Mais la pandémie de Covid-19, l'envolée du coût de l'énergie après l'invasion russe de l'Ukraine, un manque d'innovation, la concurrence chinoise et désormais les taxes douanières américaines sont venus éroder ses fondations, transformant peu à peu la première économie européenne en homme malade du continent.

Le chancelier Merz a promis cet automne une série de réformes et un toilettage bureaucratique en Allemagne comme en Europe, répondant à une revendication des entreprises qui jugent les règlementations trop complexes, y voyant un frein à l'innovation et un moteur de coûts.

"Nous avons trop d'exigences réglementaires", abonde dans une réaction à l'AFP Brian Fürderer, patron de Microqore Medical, un fabricant d'équipements chirurgicaux.

Pour cet entrepreneur, le processus allant de "la certification à la mise sur le marché d'un produit prend beaucoup trop de temps et est beaucoup trop compliqué".

M. Fürderer regrette également que les Allemands soient "toujours dépendants de marques étrangères" dans les domaines clés comme l'IA ou les logiciels.

La semaine dernière au Parlement, Friedrich Merz a défendu son action, énumérant les réformes adoptées comme la baisse de la fiscalité des entreprises ou la tarification de l'électricité.

Mais pour les industriels, ça ne va pas assez vite.

- "Réformes structurelles" -

"Chaque mois sans réformes structurelles résolues coûtera encore des emplois", juge le BDI.

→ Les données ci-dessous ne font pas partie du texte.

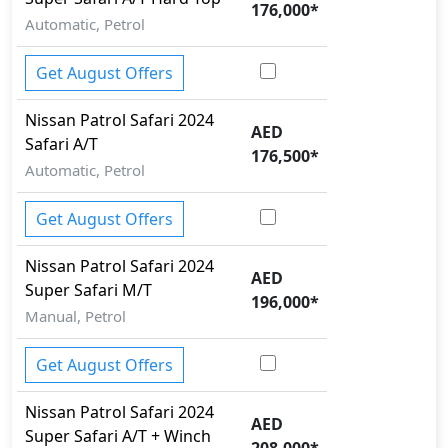
176,000
*
Automatic, Petrol
Get August Offers
Nissan
Patrol Safari 2024
AED
Safari A/T
176,500
*
Automatic, Petrol
Get August Offers
Nissan
Patrol Safari 2024
AED
Super Safari M/T
196,000
*
Manual, Petrol
Get August Offers
Nissan
Patrol Safari 2024
AED
Super Safari A/T + Winch
208,000
*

La transformation de l'industrie allemande met l'emploi sous pression: l'automobile a perdu 6,3% de ses effectifs en un an, soit 48.700 postes, la métallurgie 2,6% depuis un an et plus de 11% depuis 2019, détaille le BDI dans un rapport publié mardi.

Dans l'automobile, Volkswagen prévoit ainsi la suppression de 35.000 emplois d'ici 2030, soit 29% de ses effectifs en Allemagne.

La fédération de l'industrie chimique et pharmaceutique a déjà alerté sur un niveau de production au plus bas depuis 30 ans dans la chimie.

À l'inverse, l'industrie de l'armement, dopée par des investissements massifs, fait figure de bouée de sauvetage pour le gouvernement, qui a appelé mardi à une coopération renforcée entre secteurs.

"Nous avons besoin d'un réseau plus solide entre l'industrie civile et celle de la défense", a déclaré le ministre de la Défense Boris Pistorius.

La ministre de l'Économie, Katherina Reiche, a souligné de possibles synergies technologiques, notamment avec l'automobile, qui possède des compétences "nécessaires de toute urgence" à la défense.